Emmanuel prit alors la peine de considérer le fourreau et l’épée que Gargano avait retirés du trou où Cassiopée avait été jetée, et reconnut aussitôt Crucifère.

— Mais c’est l’épée de Morgennes !

— Et maintenant celle de sa fille, ajouta Gargano en montrant Cassiopée.

— Morgennes avait une fille ? s’étonna Emmanuel, en regardant le visage meurtri de la jeune femme, marqué par une trop longue exposition au soleil.

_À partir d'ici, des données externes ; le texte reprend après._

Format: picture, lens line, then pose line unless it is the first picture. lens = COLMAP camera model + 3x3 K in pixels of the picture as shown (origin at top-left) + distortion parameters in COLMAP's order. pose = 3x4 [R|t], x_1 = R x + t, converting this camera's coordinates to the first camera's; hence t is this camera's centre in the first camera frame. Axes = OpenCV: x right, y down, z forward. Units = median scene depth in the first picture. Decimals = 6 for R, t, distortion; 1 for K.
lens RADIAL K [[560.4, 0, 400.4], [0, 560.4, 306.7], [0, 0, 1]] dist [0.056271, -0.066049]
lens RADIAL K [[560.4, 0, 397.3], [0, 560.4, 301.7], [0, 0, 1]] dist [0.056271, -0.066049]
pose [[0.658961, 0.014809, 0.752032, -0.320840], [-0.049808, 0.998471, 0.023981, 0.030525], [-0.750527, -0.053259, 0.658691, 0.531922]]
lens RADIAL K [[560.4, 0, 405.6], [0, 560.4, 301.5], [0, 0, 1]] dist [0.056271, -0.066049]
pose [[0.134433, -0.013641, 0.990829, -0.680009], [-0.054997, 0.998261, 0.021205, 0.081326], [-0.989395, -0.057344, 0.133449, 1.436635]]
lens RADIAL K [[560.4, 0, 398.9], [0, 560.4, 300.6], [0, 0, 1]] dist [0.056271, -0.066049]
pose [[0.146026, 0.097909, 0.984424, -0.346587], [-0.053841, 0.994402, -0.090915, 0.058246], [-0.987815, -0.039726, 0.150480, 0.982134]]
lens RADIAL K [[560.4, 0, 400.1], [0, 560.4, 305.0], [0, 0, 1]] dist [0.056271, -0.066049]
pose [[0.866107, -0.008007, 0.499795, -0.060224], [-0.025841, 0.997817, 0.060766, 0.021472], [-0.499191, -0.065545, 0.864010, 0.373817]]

— Vous connaissiez Morgennes ?

— Je le connais autant qu’il me connaît, et nul ne me connaît mieux que lui ! J’ai même été son écuyer…

— C’était également mon ami.

— Le mien aussiii ! ajouta Rufinus en reniflant bruyamment.

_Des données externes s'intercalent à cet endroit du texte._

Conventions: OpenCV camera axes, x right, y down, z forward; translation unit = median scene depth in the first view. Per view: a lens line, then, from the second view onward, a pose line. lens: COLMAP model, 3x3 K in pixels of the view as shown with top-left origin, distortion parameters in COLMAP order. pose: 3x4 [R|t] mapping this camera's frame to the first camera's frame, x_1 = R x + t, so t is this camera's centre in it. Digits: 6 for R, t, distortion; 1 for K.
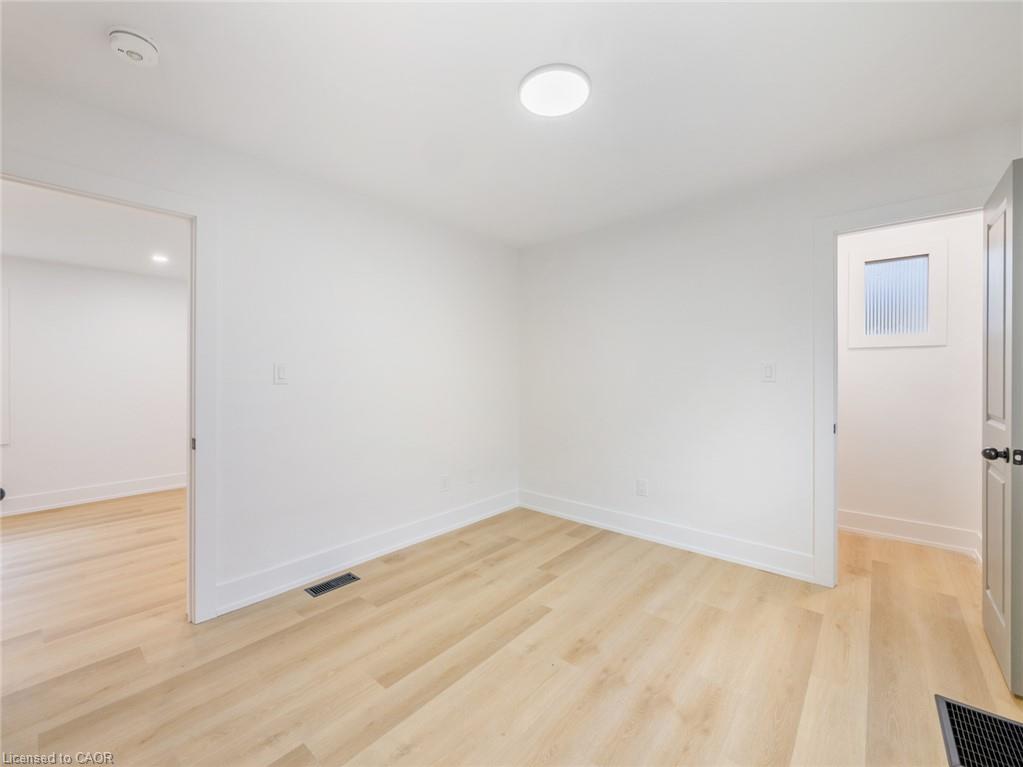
lens RADIAL K [[426.5, 0, 506.2], [0, 426.5, 379.7], [0, 0, 1]] dist [-0.008549, 0.000702]
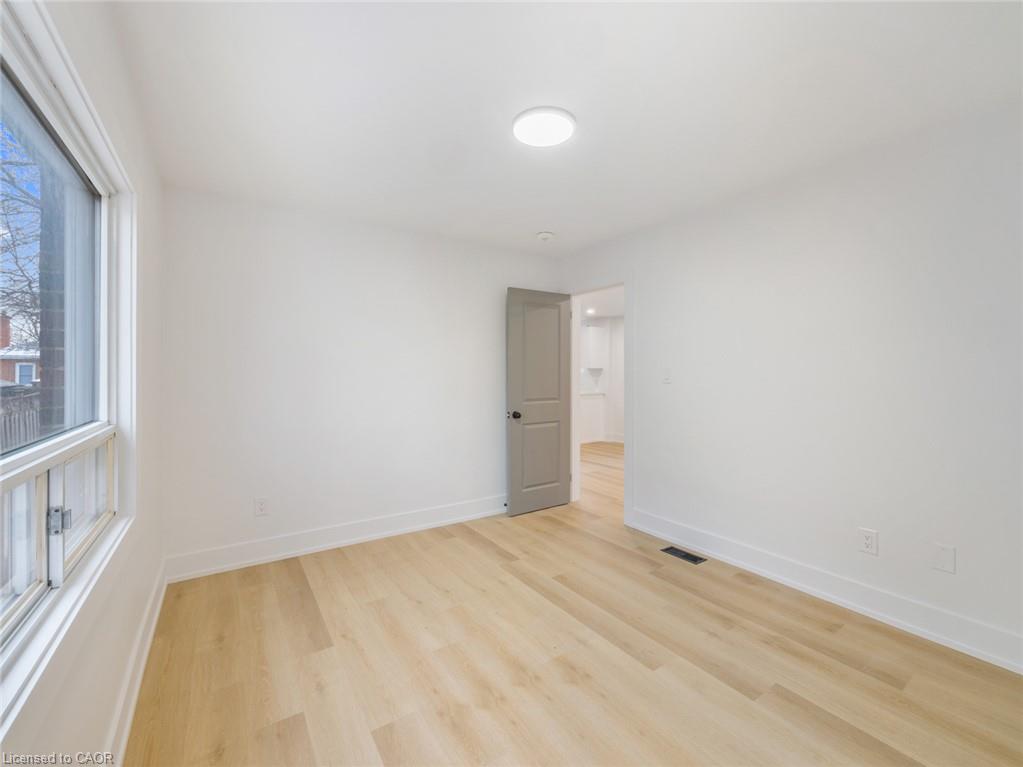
lens RADIAL K [[426.5, 0, 509.1], [0, 426.5, 375.6], [0, 0, 1]] dist [-0.008549, 0.000702]
pose [[-0.263477, 0.009083, -0.964623, 0.858966], [-0.008899, 0.999890, 0.011846, -0.024373], [0.964625, 0.011705, -0.263367, 0.848977]]
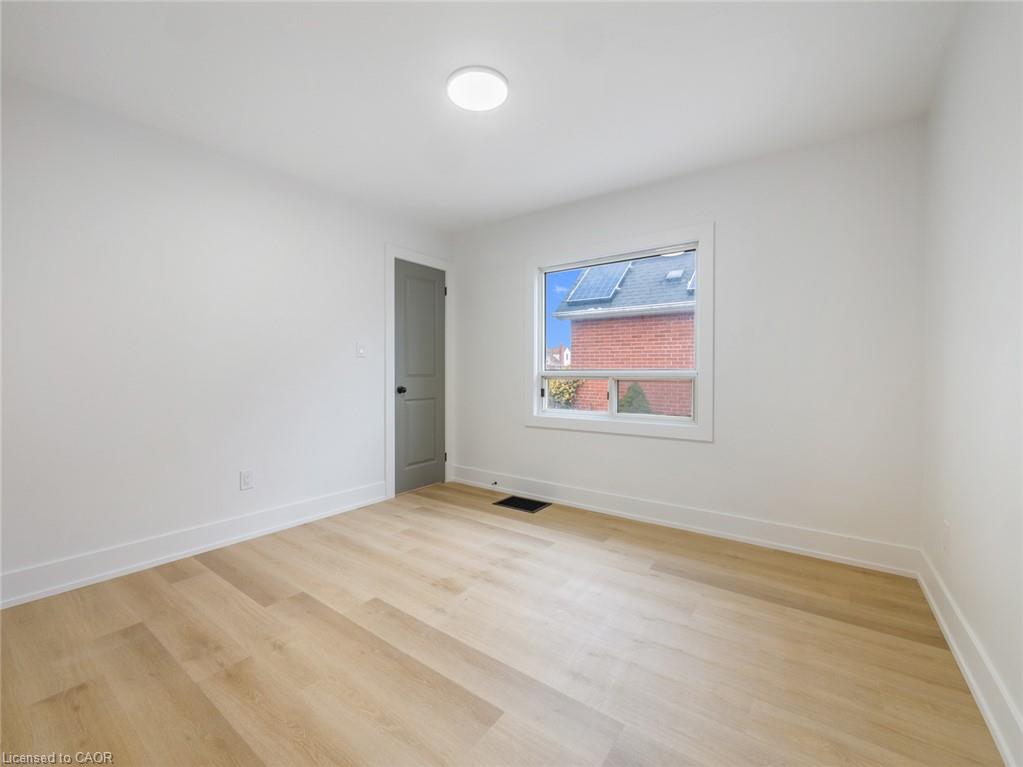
lens RADIAL K [[426.5, 0, 505.8], [0, 426.5, 380.4], [0, 0, 1]] dist [-0.008549, 0.000702]
pose [[-0.077504, -0.014907, 0.996881, -0.724194], [0.009164, 0.999835, 0.015663, 0.061419], [-0.996950, 0.010350, -0.077355, 0.711725]]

— Mais, par la Vierge Marie, pourquoi parlez-vous de lui au passé ? leur demanda Emmanuel, soudain parcouru de tremblements à l’idée qu’il ait pu arriver malheur à celui qu’il avait toujours considéré comme un père de substitution.

Gargano allait lui répondre lorsqu’un râle retentit du côté des rescapés : Cassiopée gémissait pour attirer leur attention.

— Ma filleule ! Elle cherche à nous dire quelque chose, dit Gargano en se précipitant pour lui relever la tête.

Emmanuel colla son oreille contre la bouche de la jeune fille, qui murmura :

— Crucifère…

— Elle est là, répondit Gargano. Entre les mains du beau doux sire Emmanuel.

Cassiopée regarda Emmanuel à travers ses paupières entrouvertes, et l’observa aussi attentivement que possible. À cause de sa fatigue et de l’obscurité, elle crut voir Morgennes, l’épée à la main.

— Papa, souffla-t-elle.

— Elle délire, dit Gargano. Il faut se hâter de l’emmener auprès d’un médecin.

Soudain, Emmanuel s’exclama :

— Une tempête de poussière ! Elle vient vers nous…

— Il faut partir d’ici !

— Mais comment faire ? s’inquiéta Rufinus. Les Tartares nous ont pris nos montures.

Pour toute réponse, Gargano se contenta d’un sourire. En un bond formidable, le géant gagna le refuge des airs, Simon sous un bras, Cassiopée sous l’autre, Emmanuel accroché à son dos et Rufinus dans sa besace. Il courait moins vite qu’à l’aller, de façon à ne pas distancer l’oiselle, qui suivait à tire-d’aile.

— Où allons-nous ? s’enquit Emmanuel.

— À Damas.

— Mais c’est chez Saladin !

— Oui, mais il a les meilleurs médecins du monde.

Confiant dans le destin, certain de s’être trouvé d’excellents compagnons, Emmanuel renonça à discuter. Il eut un haussement de sourcils amusé, et – curieux – jeta un coup d’œil derrière lui. La tempête avait enfin atteint les tombes de Simon et Cassiopée. Des éclairs de sabres et des chevaux hennissants se dessinaient dans les trombes de poussière. Les Tartares étaient fous de colère. L’un d’eux, un tout jeune homme, pointa son glaive en direction de la porte de Fer, et jura de se venger.